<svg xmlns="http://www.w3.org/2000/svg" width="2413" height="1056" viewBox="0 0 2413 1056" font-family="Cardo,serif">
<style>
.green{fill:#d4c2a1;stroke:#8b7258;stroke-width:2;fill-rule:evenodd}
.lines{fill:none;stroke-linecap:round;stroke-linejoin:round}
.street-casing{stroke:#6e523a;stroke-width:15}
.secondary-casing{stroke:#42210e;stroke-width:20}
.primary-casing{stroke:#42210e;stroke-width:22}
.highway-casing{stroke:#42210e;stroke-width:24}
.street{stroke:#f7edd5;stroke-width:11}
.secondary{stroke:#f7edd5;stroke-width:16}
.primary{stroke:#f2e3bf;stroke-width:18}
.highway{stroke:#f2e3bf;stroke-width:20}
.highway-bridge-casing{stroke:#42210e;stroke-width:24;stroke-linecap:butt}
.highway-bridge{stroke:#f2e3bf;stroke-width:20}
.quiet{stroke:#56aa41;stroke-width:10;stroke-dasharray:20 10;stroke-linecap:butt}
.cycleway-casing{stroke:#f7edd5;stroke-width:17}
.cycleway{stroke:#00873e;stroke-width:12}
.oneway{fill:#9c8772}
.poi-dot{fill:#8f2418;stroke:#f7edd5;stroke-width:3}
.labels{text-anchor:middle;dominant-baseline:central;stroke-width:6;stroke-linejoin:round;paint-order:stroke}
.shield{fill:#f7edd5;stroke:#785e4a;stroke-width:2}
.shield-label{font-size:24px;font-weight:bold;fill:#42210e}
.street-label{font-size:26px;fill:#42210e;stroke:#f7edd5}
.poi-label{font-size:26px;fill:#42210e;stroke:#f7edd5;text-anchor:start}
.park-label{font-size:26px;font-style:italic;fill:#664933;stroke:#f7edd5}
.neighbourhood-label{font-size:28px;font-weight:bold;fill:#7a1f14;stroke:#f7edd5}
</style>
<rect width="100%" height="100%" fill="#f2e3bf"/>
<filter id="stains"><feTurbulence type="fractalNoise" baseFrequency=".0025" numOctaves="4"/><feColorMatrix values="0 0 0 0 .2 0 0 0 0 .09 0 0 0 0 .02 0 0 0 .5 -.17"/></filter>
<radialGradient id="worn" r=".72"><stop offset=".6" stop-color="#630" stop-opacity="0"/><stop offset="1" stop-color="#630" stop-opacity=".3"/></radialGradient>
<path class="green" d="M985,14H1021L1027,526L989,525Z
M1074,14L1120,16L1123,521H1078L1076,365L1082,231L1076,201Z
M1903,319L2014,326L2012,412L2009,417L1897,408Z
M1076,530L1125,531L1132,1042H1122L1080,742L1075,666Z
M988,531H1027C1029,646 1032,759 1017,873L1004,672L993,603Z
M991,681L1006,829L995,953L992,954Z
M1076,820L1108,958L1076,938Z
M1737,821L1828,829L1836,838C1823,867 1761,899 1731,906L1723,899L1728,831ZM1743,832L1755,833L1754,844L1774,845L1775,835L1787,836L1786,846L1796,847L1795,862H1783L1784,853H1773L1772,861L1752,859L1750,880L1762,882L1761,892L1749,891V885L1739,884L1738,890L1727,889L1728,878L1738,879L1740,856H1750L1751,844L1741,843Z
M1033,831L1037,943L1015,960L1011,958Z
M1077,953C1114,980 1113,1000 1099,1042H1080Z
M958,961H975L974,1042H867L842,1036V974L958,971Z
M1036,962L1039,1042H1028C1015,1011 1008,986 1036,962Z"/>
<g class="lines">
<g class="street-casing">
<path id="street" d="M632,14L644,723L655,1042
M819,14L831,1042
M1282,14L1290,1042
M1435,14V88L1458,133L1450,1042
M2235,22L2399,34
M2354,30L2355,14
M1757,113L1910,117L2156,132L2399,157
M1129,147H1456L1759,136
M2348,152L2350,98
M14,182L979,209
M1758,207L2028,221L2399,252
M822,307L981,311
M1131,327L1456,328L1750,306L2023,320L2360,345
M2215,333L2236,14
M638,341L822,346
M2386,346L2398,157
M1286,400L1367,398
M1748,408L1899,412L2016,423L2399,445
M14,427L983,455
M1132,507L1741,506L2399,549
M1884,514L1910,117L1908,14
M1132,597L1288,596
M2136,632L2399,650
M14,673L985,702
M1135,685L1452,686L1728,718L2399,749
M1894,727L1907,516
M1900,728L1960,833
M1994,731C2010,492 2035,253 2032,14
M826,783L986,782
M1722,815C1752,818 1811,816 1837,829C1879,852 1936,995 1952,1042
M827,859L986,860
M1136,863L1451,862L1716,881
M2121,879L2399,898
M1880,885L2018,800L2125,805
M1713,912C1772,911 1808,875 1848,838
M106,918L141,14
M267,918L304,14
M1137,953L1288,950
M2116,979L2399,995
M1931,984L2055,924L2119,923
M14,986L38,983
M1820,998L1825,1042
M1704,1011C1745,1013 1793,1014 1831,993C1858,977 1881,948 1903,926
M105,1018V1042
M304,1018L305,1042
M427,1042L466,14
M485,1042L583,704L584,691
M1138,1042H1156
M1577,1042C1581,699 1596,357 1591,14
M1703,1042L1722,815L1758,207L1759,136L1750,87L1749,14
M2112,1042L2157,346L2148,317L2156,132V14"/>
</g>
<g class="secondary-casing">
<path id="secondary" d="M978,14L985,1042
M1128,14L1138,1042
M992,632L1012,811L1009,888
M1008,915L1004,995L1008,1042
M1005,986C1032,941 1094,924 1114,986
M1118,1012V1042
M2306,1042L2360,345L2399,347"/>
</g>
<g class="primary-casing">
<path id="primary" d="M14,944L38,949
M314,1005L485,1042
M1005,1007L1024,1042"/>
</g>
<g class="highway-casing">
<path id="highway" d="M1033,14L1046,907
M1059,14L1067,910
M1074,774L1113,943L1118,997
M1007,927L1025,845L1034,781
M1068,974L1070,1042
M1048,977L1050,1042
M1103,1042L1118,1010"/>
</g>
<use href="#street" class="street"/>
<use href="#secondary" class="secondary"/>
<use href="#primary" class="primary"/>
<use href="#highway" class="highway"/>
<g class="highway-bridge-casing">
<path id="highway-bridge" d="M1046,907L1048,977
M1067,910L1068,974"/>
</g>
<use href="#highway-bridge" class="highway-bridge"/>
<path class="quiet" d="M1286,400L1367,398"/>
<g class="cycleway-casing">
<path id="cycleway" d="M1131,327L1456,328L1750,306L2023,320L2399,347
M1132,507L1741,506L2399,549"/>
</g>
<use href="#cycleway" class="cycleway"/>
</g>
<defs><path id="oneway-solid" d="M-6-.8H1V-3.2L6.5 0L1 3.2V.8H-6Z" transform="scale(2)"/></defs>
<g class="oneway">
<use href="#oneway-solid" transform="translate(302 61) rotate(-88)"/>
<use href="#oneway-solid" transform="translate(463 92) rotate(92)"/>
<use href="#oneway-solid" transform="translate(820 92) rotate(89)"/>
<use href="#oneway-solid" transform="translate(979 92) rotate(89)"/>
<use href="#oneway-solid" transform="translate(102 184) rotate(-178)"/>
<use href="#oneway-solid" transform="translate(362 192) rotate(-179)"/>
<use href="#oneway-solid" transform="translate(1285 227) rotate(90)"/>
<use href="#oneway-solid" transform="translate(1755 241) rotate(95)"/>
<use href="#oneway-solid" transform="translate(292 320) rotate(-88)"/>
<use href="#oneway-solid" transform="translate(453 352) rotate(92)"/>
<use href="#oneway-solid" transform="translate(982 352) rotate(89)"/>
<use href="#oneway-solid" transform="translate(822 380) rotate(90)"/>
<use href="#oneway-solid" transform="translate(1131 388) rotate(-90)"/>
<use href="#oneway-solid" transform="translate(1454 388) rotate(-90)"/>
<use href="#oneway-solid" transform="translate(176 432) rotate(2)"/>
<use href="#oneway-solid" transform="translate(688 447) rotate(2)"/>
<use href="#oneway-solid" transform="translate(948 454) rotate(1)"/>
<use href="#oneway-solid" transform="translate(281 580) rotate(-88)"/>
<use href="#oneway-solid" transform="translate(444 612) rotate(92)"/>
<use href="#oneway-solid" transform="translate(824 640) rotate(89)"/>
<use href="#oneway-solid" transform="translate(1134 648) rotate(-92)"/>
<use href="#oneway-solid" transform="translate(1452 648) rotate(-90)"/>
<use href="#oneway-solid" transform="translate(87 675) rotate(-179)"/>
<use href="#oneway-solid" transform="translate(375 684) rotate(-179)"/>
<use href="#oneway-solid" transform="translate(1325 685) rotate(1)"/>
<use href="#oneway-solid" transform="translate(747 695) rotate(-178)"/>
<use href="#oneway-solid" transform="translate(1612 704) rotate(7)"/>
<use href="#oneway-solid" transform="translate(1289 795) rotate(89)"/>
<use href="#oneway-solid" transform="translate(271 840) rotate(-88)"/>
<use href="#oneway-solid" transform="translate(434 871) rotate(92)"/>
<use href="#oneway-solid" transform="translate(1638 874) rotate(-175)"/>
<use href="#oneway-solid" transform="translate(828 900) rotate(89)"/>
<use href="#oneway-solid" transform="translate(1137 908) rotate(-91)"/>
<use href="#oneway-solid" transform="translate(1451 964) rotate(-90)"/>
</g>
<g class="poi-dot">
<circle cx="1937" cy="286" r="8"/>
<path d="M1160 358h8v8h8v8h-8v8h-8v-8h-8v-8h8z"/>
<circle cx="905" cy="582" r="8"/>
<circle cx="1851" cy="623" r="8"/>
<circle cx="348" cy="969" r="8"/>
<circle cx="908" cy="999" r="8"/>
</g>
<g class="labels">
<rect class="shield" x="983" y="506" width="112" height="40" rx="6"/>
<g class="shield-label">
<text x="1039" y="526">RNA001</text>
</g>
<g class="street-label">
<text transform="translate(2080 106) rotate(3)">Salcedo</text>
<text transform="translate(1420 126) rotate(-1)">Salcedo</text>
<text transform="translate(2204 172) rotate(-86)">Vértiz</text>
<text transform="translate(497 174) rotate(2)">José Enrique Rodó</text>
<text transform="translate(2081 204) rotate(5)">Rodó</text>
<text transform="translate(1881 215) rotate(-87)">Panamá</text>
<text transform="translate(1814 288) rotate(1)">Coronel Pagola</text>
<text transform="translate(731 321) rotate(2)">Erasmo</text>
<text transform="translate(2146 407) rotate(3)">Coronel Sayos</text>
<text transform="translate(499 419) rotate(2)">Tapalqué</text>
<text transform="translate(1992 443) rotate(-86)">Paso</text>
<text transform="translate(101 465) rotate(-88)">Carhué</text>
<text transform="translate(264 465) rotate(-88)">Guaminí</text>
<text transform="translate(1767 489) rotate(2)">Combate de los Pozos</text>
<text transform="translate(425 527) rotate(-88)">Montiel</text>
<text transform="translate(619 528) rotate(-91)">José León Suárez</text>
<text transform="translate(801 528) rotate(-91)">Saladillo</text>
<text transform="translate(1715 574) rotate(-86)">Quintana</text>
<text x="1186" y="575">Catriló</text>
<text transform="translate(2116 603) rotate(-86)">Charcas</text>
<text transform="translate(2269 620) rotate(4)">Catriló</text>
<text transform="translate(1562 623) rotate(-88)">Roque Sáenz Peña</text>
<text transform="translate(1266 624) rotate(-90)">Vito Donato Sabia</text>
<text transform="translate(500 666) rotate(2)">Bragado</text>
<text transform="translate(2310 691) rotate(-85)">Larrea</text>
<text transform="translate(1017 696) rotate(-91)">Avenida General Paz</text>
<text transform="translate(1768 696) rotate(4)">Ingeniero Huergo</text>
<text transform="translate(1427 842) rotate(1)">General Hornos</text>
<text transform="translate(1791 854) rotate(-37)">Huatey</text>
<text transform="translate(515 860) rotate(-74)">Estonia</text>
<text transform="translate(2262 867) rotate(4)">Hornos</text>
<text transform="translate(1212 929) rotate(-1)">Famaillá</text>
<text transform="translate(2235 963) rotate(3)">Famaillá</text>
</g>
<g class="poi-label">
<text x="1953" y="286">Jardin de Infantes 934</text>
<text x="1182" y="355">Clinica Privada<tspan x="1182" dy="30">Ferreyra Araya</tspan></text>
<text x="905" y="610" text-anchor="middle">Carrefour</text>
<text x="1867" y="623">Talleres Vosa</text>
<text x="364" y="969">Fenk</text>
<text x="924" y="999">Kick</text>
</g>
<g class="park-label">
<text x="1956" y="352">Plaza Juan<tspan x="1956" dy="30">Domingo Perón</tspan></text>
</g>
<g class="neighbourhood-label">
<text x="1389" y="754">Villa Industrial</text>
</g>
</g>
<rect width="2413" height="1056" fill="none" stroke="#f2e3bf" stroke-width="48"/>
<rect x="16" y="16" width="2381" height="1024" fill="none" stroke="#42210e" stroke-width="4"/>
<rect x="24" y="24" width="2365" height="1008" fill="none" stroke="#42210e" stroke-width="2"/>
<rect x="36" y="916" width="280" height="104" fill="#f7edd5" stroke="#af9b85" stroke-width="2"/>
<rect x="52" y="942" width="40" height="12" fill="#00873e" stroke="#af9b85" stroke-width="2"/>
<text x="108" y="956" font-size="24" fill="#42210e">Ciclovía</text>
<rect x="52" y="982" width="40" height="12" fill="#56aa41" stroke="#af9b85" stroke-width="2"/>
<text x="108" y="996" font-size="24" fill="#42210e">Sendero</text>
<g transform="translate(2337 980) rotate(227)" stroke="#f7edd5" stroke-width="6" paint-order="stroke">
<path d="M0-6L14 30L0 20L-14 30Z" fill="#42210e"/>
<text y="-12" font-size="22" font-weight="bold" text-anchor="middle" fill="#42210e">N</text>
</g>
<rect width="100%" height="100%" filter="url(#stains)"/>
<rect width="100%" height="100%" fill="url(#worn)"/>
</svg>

=====

**Problem requirements**
Within the records, tally every line that contains the word "labels". Only the resulting number should be given.

**Exercise response**
2